多くの新任EMがコードを書き続けるのは、コーチングよりも安全に感じられるからです。Jiraのチケットには完了の定義があります。しかし、密かに転職先を探しているスタッフエンジニアとの1:1にはそれがありません。だから新任EMは2週目に機能を作り上げ、生産的な気分になりながら、本来の仕事を6ヶ月間こなせずにいます。そしてskip-levelから「チームの開発速度が上がっていないのはなぜか、2人が辞めたのはなぜか」と問われることになります。
PRのマージ数で自分の週を計っているなら、肩書きを得ただけで、仕事は引き受けていないことになります。
30/60/90日間が重要な理由
チームがあなたへの印象を形成する期間は短いものです。45日目までに、あなたがまだICのふりをしているマネージャーなのか、それとも本当にマネージャーになろうとしているICなのか、チームは判断を下します。あなたがどのミーティングをキャンセルするか、誰の1:1を後回しにするか、参加したときに何を話すかを、彼らは観察しています。自分たちの判断をあなたに伝えることはしませんが、それに基づいて行動を変えていきます。
以下のプランは、後者の結果を生み出すために設計されています。
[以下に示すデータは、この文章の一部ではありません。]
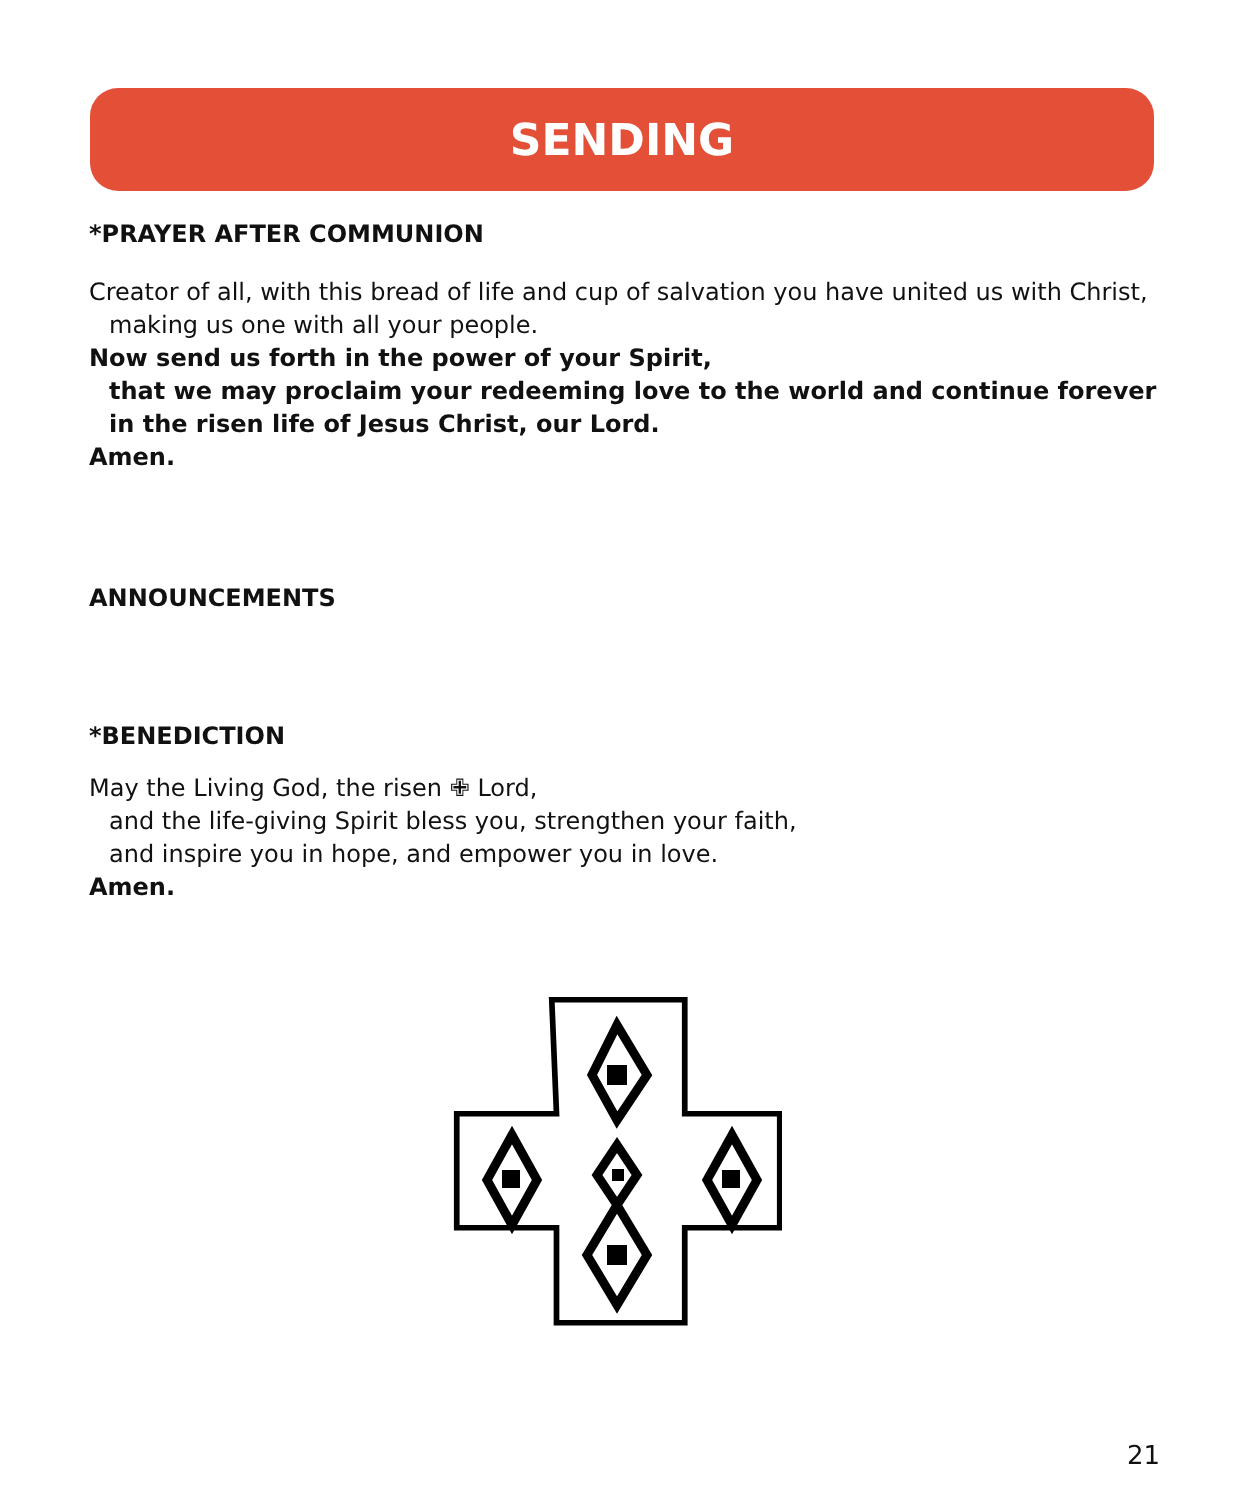SENDING
*PRAYER AFTER COMMUNION
Creator of all, with this bread of life and cup of salvation you have united us with Christ,
making us one with all your people.
Now send us forth in the power of your Spirit,
that we may proclaim your redeeming love to the world and continue forever
in the risen life of Jesus Christ, our Lord.
Amen.
ANNOUNCEMENTS
*BENEDICTION
May the Living God, the risen ✙ Lord,
and the life-giving Spirit bless you, strengthen your faith,
and inspire you in hope, and empower you in love.
Amen.
21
各30日ブロックには3つから5つの具体的な成果物があり、いずれもIDEからは達成できないものばかりです。
1日目から30日目:傾聴、状況把握、出席
最初の月は情報収集です。何かを修正したいという衝動に駆られるかもしれませんが、我慢してください。以前の立場から壊れているように見えたものが、実際に壊れているのかどうか、まだ分かっていません。
最初の2週間で直属の部下との1:1を10回実施する
直属の部下が8人いれば、2週間で1日1回の1:1と、30分のフォローアップが数回必要になります。毎回同じ3つの質問をしてください。
- 今の職場で一番良いことは何ですか?
- 一番辛いことは何ですか?
- もしあなたが私の立場だったら、最初の90日間で何を変えますか?
手書きでメモを取ってください。その場で問題解決をしようとしないこと。新任EMが初期の1:1で犯す最大の失敗は、不満を聞いた瞬間に解決を約束してしまうことです。そして3週間後に、間違ったことを直すか、約束を破るかのどちらかになります。「もう少し詳しく聞かせてください」「それについては考えさせてください」は、完結した返答として十分です。
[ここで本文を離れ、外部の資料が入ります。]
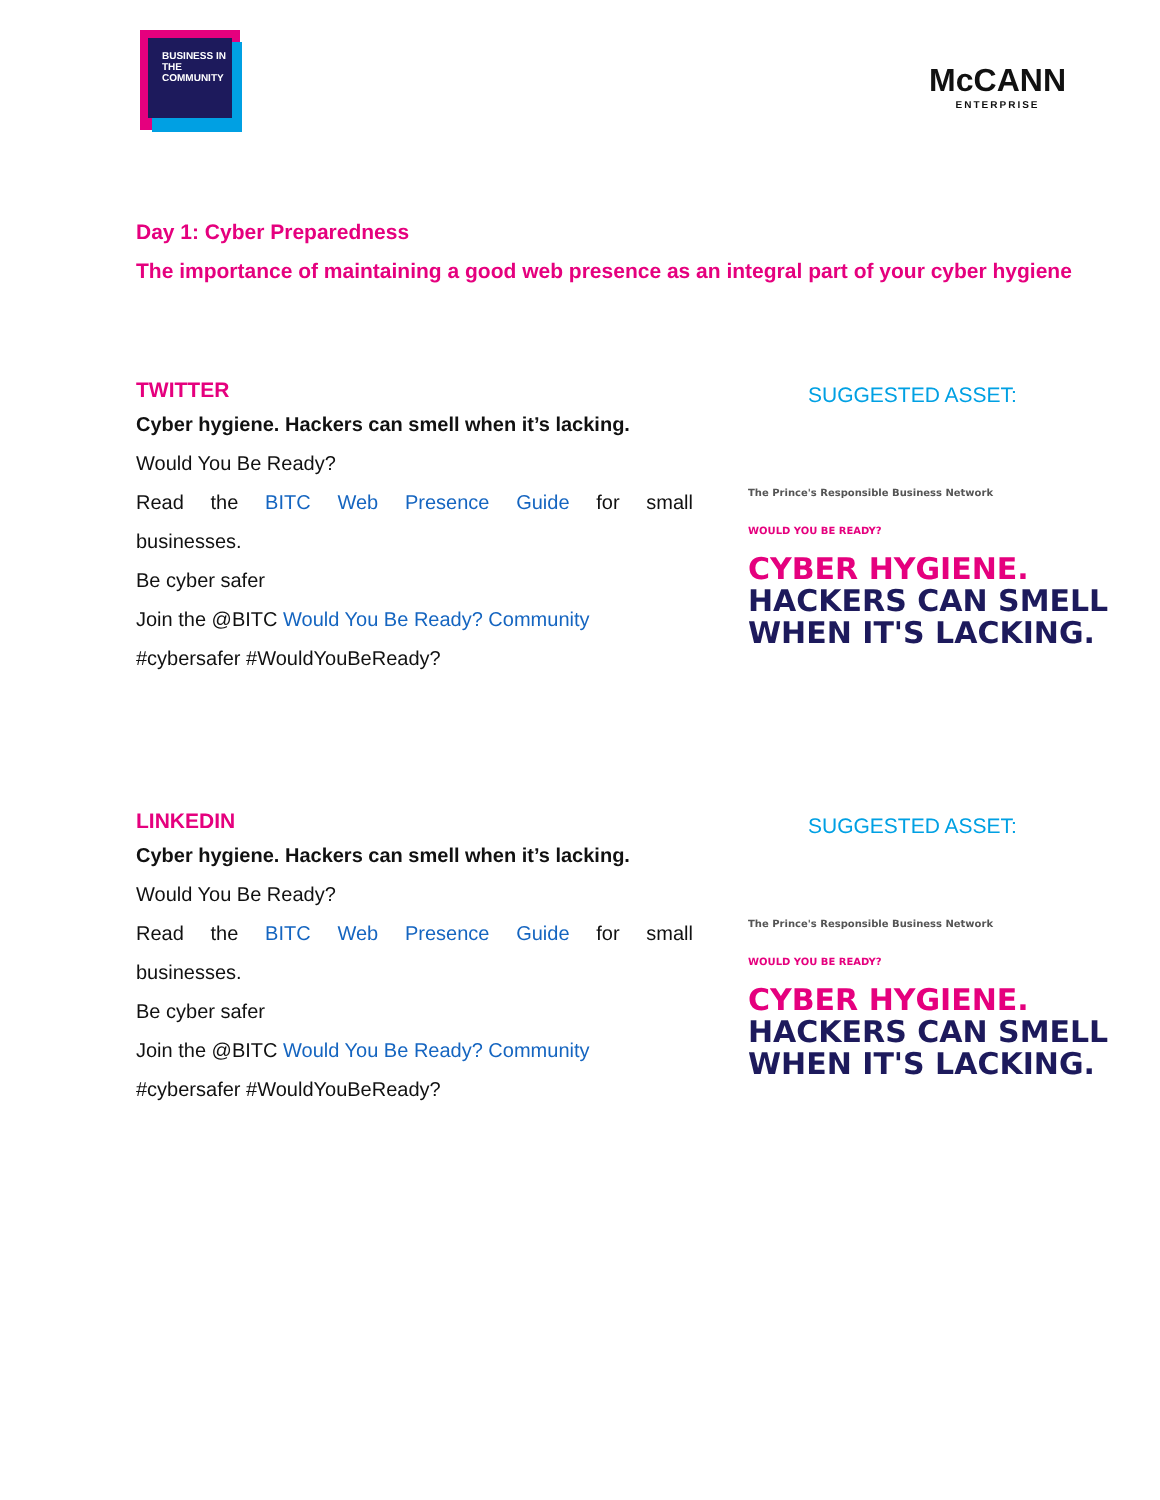BUSINESS IN THE COMMUNITY
McCANN
ENTERPRISE
Day 1: Cyber Preparedness
The importance of maintaining a good web presence as an integral part of your cyber hygiene
TWITTER
Cyber hygiene. Hackers can smell when it’s lacking.
Would You Be Ready?
Read the BITC Web Presence Guide for small
businesses.
Be cyber safer
Join the @BITC Would You Be Ready? Community
#cybersafer #WouldYouBeReady?
SUGGESTED ASSET:
The Prince's Responsible Business Network
WOULD YOU BE READY?
CYBER HYGIENE.
HACKERS CAN SMELL
WHEN IT'S LACKING.
LINKEDIN
Cyber hygiene. Hackers can smell when it’s lacking.
Would You Be Ready?
Read the BITC Web Presence Guide for small
businesses.
Be cyber safer
Join the @BITC Would You Be Ready? Community
#cybersafer #WouldYouBeReady?
SUGGESTED ASSET:
The Prince's Responsible Business Network
WOULD YOU BE READY?
CYBER HYGIENE.
HACKERS CAN SMELL
WHEN IT'S LACKING.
2週間の終わりには30から50個の個別の観察が蓄積されます。パターンが浮かび上がるでしょう。3人が異なる言葉で同じ問題について触れているはずです。それがあなたの地図になります。
チームの開発速度とon-call輪番を調査する
直近8回分のsprintを引き出してください。確認すべき点は2つです。
- スループットの傾向。 sprint当たりのストーリーポイント完了数は横ばいか、上昇か、下降しているか? 下降しているなら、いつ始まったか? 組織再編、担当範囲の変更、誰かの休暇といったイベントと結びつけて考えてください。
- on-callの分担状況。 直近1四半期のページログを引き出し、エンジニアごとのインシデント数を数えてください。3人が全ページの70%を担っているなら、公平性の問題と燃え尽きのリスクがあります。誰も大きな声で不満を言っていないので、先週まであなたは気づいていませんでした。
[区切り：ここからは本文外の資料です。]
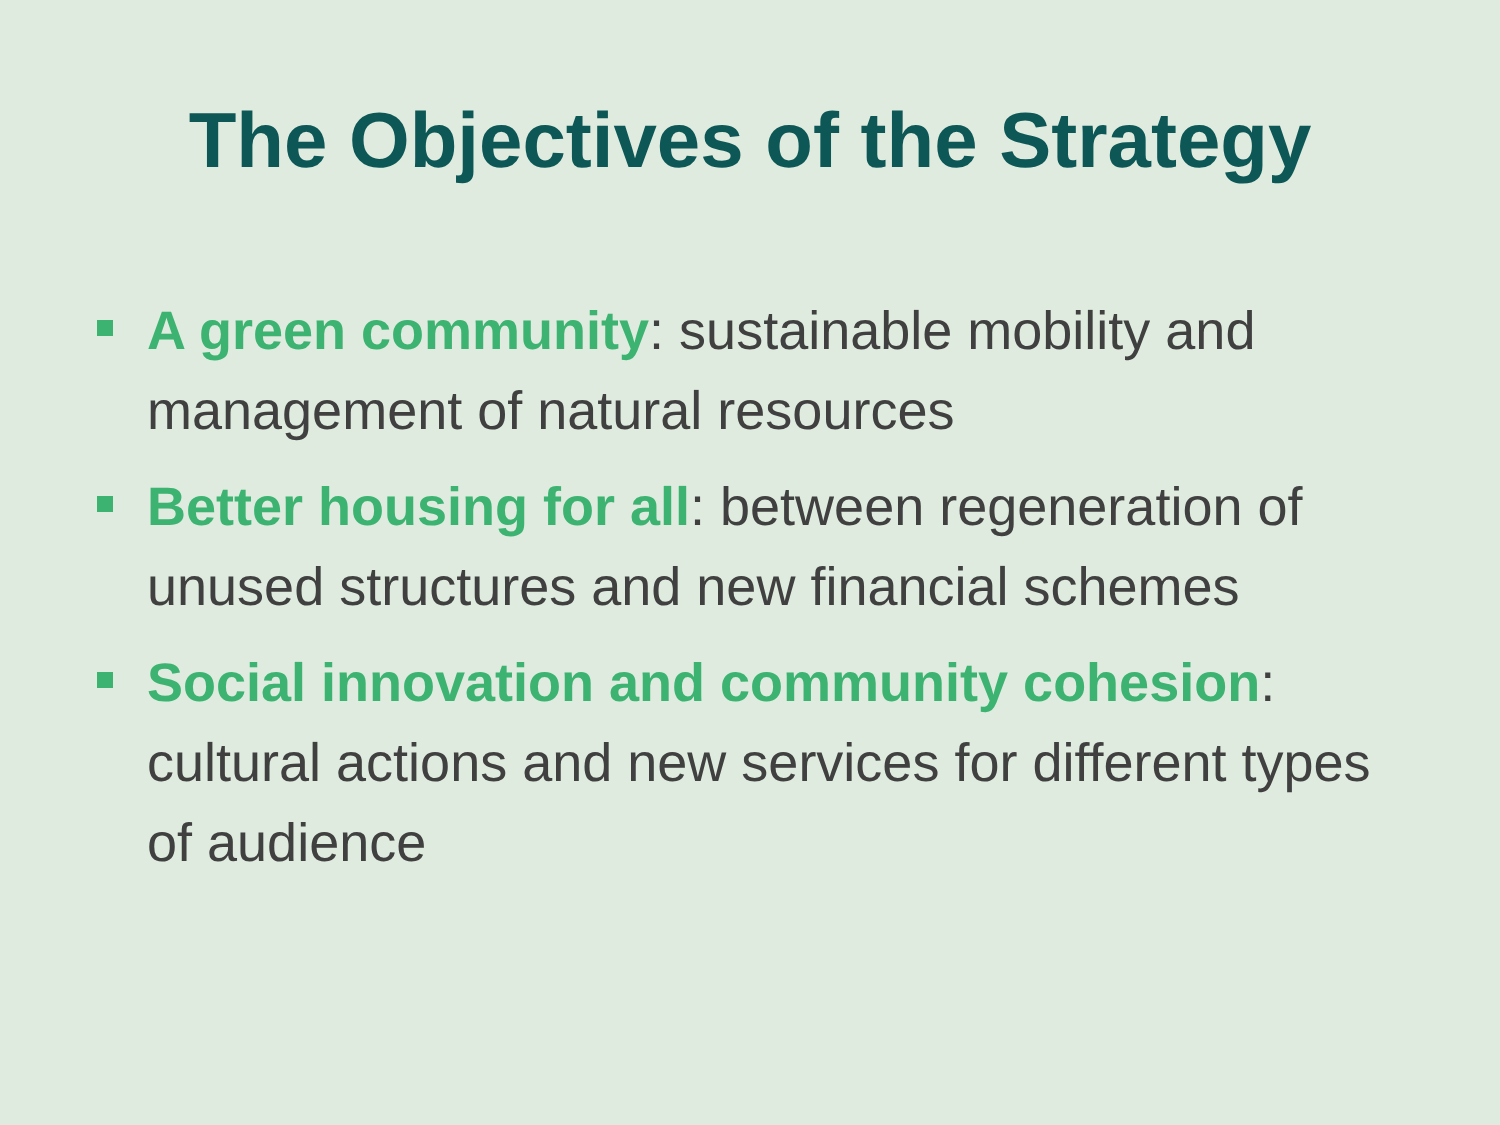The Objectives of the Strategy
A green community: sustainable mobility and management of natural resources
Better housing for all: between regeneration of unused structures and new financial schemes
Social innovation and community cohesion: cultural actions and new services for different types of audience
調査結果を記録してください。まだ修正しないこと。この調査は、31日目から60日目に初めてのretroを開催するときに使う基準線となります。
部門横断的なミーティングに5回出席する
プロダクトプランニング、デザインレビュー、セールス向けの情報共有(そう、セールスです。なぜならあなたのチームがAEチームがdemoで使う機能を作っているからです)、サポートエスカレーションの同期、skip-levelが別組織のピアと行う週次ミーティングです。
あなたは話しに行くのではありません。外から見たチームの姿を学ぶために行くのです。standupであなたのチームを褒めるプロダクトマネージャーが、部門横断的なプランニングミーティングでは目を細めているかもしれません。サポートリードが、あなたが一度も聞いたことのない3件の顧客エスカレーションに言及するかもしれません。チームの評判は、以前は招待されていなかった場で形成されています。
それらのミーティングでチームに関するメモを取ってください。誰が言ったかを明かさずに、観察内容を1:1で直属の部下に伝えてください。
コードコミットは一切行わない
これは絶対的なルールです。重大なバグにどうしても対応が必要なら、エンジニアとペアを組み、mergeは彼らに任せてください。
最初の月にあなたがshipするcommitは、その旧職が引き続きあなたの手の届くところにあるというシグナルをチームに送ります。彼らはより速く進めるためにあなたを回避するようになります。コードに逃げる選択肢があると見えているので、厄介な人間的問題を持ち込まなくなります。あなたは生産的な気分になりながら、自分をごまかしているのです。
以前、あるシニアエンジニアに「厄介な移行作業で一緒にペアを組むが、commitはプッシュしない」と伝えたとき、彼は約10分間不満そうにしていましたが、その後の四半期を通じて明らかに安心した様子でいました。彼が求めていたのは、私がリポジトリでタイピングすることではなく、他のすべての事柄について考えることだったのです。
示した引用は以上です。